Gamow's ingenious idea for a genetic code was absolutely wrong, but serendipitously he did get right that triplets of nucleotides ("codons") code for the twenty amino acids of life. But how do they? If you write down all possible triplets of ACGT, you'll find that there are 64 (4x4x4) possible sets of three letters or codons. Evidently some of these possible codons must code for the same amino acid, or else the cell would use 64 amino acids. If the codons were doublets, then there would only be 16 (4x4) possible sets of such letters, and that would not be enough to specify each of the 20 amino acids used by life. So we are stuck with triplets, and evidently some of these triplets code for the same amino acid.
And now there are two mysteries: not only what is the code, but also, why are only 20 amino acids used by life?
These questions were answered in a brilliant article published by Crick, Griffith and Orgel in 1957. Let's follow Crick and friends, as they try to hack the genome, reverse engineering the genetic code by appealing to a logic that one might mischievously call "intelligent design". Let's suppose that we have a section of the message six characters long, some small part of the three billion characters of the human genome:
… ACGGAC …
Knowing about triplet codons, you would parse this as
But, you say, how do we know that the first letter, the A, is actually where the message starts? Maybe the A is the last symbol in the previous codon (the … above), and the message should be parsed as
…A, CGG, AC …
with the last AC the start of the following codon. In other words, if you set out to transmit a code in this way, what would be the smart way to remove this sort of ambiguity? Crick et al. proposed that you construct the code such that it only makes sense when read with the correct starting point. In other words, you make a code in which ACG and GAC stand for meaningful symbols (in this case the amino acids Threonine and Aspartic acid), but CGG would be meaningless. Such a code can be read in only one way, so it requires no punctuation: it is what they called a "comma-less code". The beautiful discovery of Crick et al. is that the maximum number of symbols (ie. amino acids) that can be encoded in this way with triplets is twenty. And so, they concluded, Nature had been forced to work only with twenty amino acids, and not a much larger set, in order to build proteins, because it was a mathematical impossibility to construct a comma-less genetic code with more amino acids.
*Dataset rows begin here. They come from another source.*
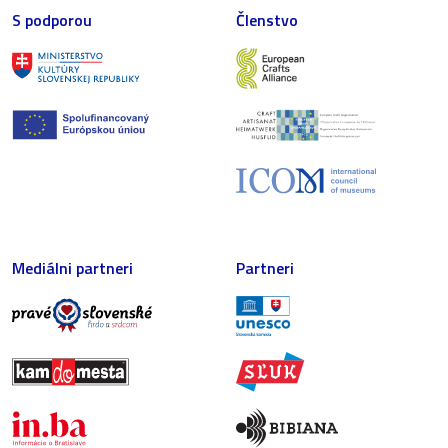
S podporou
Členstvo
Mediálni partneri
Partneri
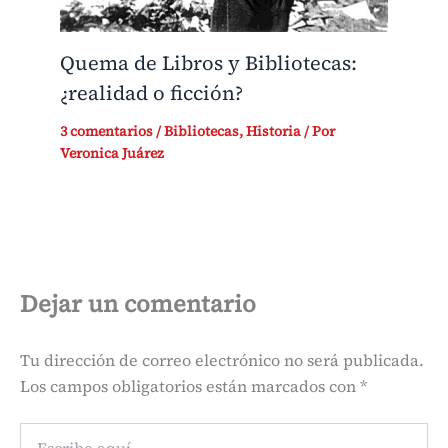
Quema de Libros y Bibliotecas:
¿realidad o ficción?
3 comentarios
/
Bibliotecas
,
Historia
/ Por
Veronica Juárez
Dejar un comentario
Tu dirección de correo electrónico no será publicada.
Los campos obligatorios están marcados con
*
Escribe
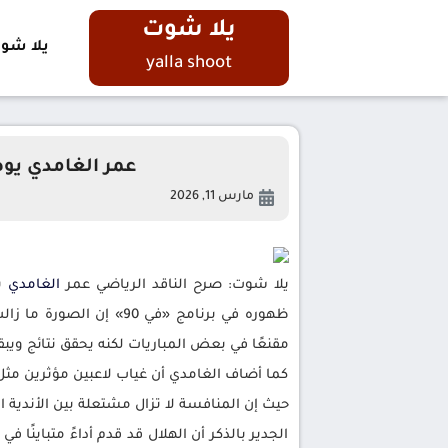
يلا شوت
يلا شو
yalla shoot
عمر الغامدي يو
مارس 11, 2026
يلا شوت: صرح الناقد الرياضي عمر
الغامدي
ب
ظهوره في برنامج «في 90
مقنعًا في بعض المباريات لكنه يحقق نتائج ويبق
كما أضاف الغامدي أن غياب لاعبين مؤثرين مثل 
حيث إن المنافسة لا تزال مشتعلة بين الأندية ال
الجدير بالذكر أن الهلال قد قدم أداءً متباينًا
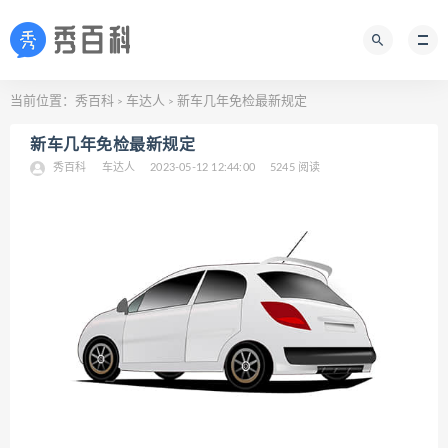
当前位置：
秀百科
车达人
新车几年免检最新规定
>
>
新车几年免检最新规定
秀百科
车达人
2023-05-12 12:44:00
5245 阅读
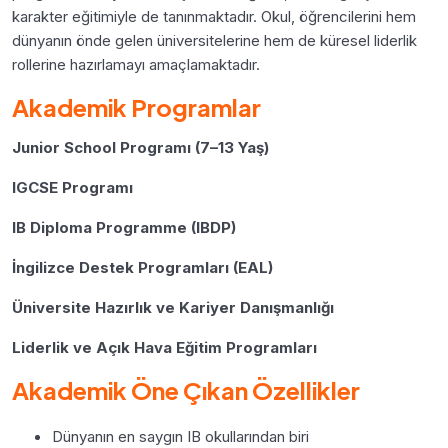
karakter eğitimiyle de tanınmaktadır. Okul, öğrencilerini hem
dünyanın önde gelen üniversitelerine hem de küresel liderlik
rollerine hazırlamayı amaçlamaktadır.
Akademik Programlar
Junior School Programı (7–13 Yaş)
IGCSE Programı
IB Diploma Programme (IBDP)
İngilizce Destek Programları (EAL)
Üniversite Hazırlık ve Kariyer Danışmanlığı
Liderlik ve Açık Hava Eğitim Programları
Akademik Öne Çıkan Özellikler
Dünyanın en saygın IB okullarından biri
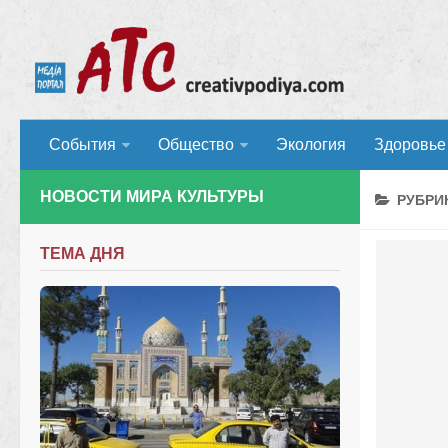
События
Общество
Экология
Здоровье
НОВОСТИ МИРА КУЛЬТУРЫ
РУБРИ
ТЕМА ДНЯ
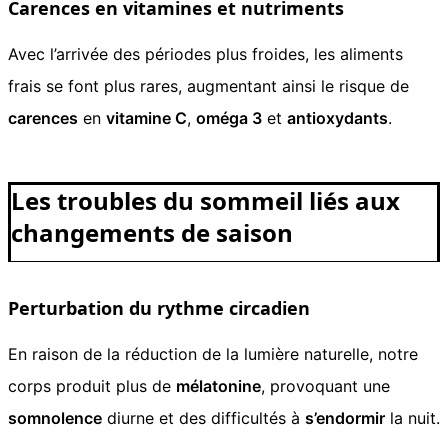
Carences en vitamines et nutriments
Avec l’arrivée des périodes plus froides, les aliments
frais se font plus rares, augmentant ainsi le risque de
carences
en
vitamine C
,
oméga 3
et
antioxydants
.
Les troubles du sommeil liés aux
changements de saison
Perturbation du rythme circadien
En raison de la réduction de la lumière naturelle, notre
corps produit plus de
mélatonine
, provoquant une
somnolence
diurne et des difficultés à
s’endormir
la nuit.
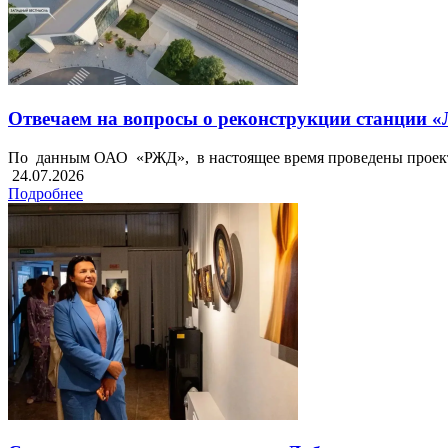
Отвечаем на вопросы о реконструкции станции 
По данным ОАО «РЖД», в настоящее время проведены проектн
24.07.2026
Подробнее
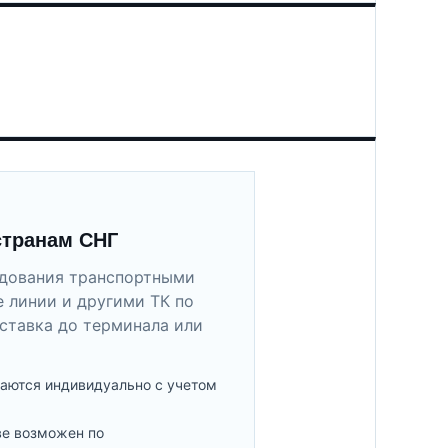
странам СНГ
удования транспортными
 линии и другими ТК по
ставка до терминала или
аются индивидуально с учетом
ве возможен по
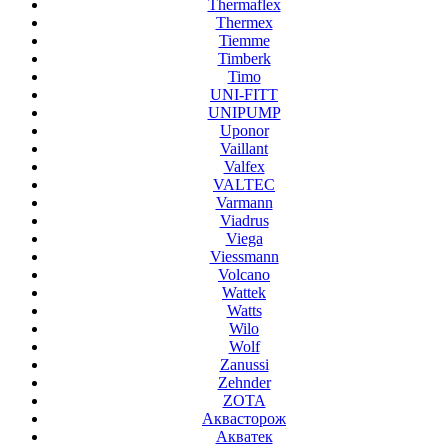
Thermaflex
Thermex
Tiemme
Timberk
Timo
UNI-FITT
UNIPUMP
Uponor
Vaillant
Valfex
VALTEC
Varmann
Viadrus
Viega
Viessmann
Volcano
Wattek
Watts
Wilo
Wolf
Zanussi
Zehnder
ZOTA
Аквасторож
Акватек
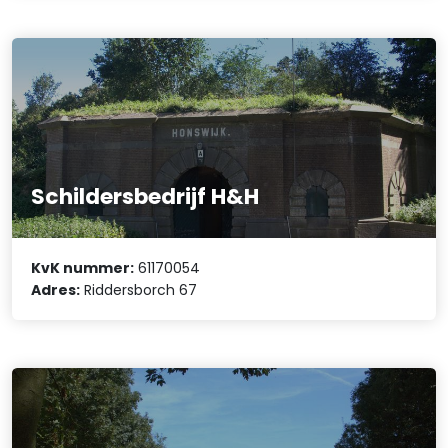
Schildersbedrijf H&H
KvK nummer:
61170054
Adres:
Riddersborch 67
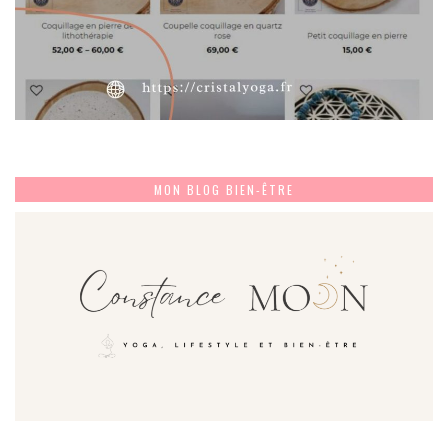
MON BLOG BIEN-ÊTRE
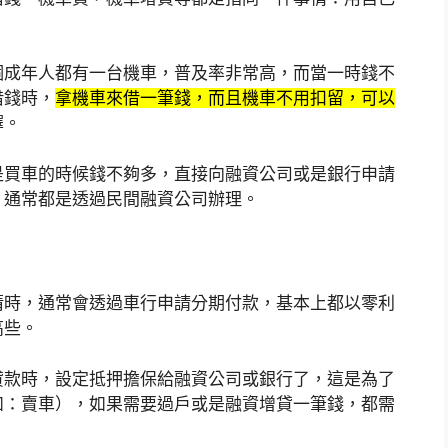
個成年人都有一台機車，普及率非常高，而當一時錢不
借錢時，
拿機車來借一筆錢，而且機車不用扣留，可以
擇。
是買車的時候錢不夠多，直接向融資公司或是銀行申請
，通常都是透過民間融資公司辦理。
清時，通常會透過車行申請分期付款，基本上都以零利
高些。
貸款時，設定抵押擔保給融資公司或銀行了，這是為了
如：賣車），如果需要過戶或是融資增貸一筆錢，都需
。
From their reasoning, it is not difficult to enumerate the possible comma-less genetic codes. There are 288 of them. But the actual genetic code, conclusively determined during the 1960's, is not one of them!
Beautiful, elegant, and absolutely wrong: key-and-lock mechanisms have been important in understanding snapshots of biological structure, but they are misleading clues in the search to understand the dynamical processes of evolution that have led to the phenomenon of life. Far richer than Gamow and Crick conceived, the genetic code is now thought to have been shaped rapidly over evolutionary time through the cooperative dynamics of early organisms, thus ensuring a code that is remarkably robust to errors in translation and mutations of the genome sequence. Only with such a code could such complex organisms as you and me evolve. And that is the real secret of life.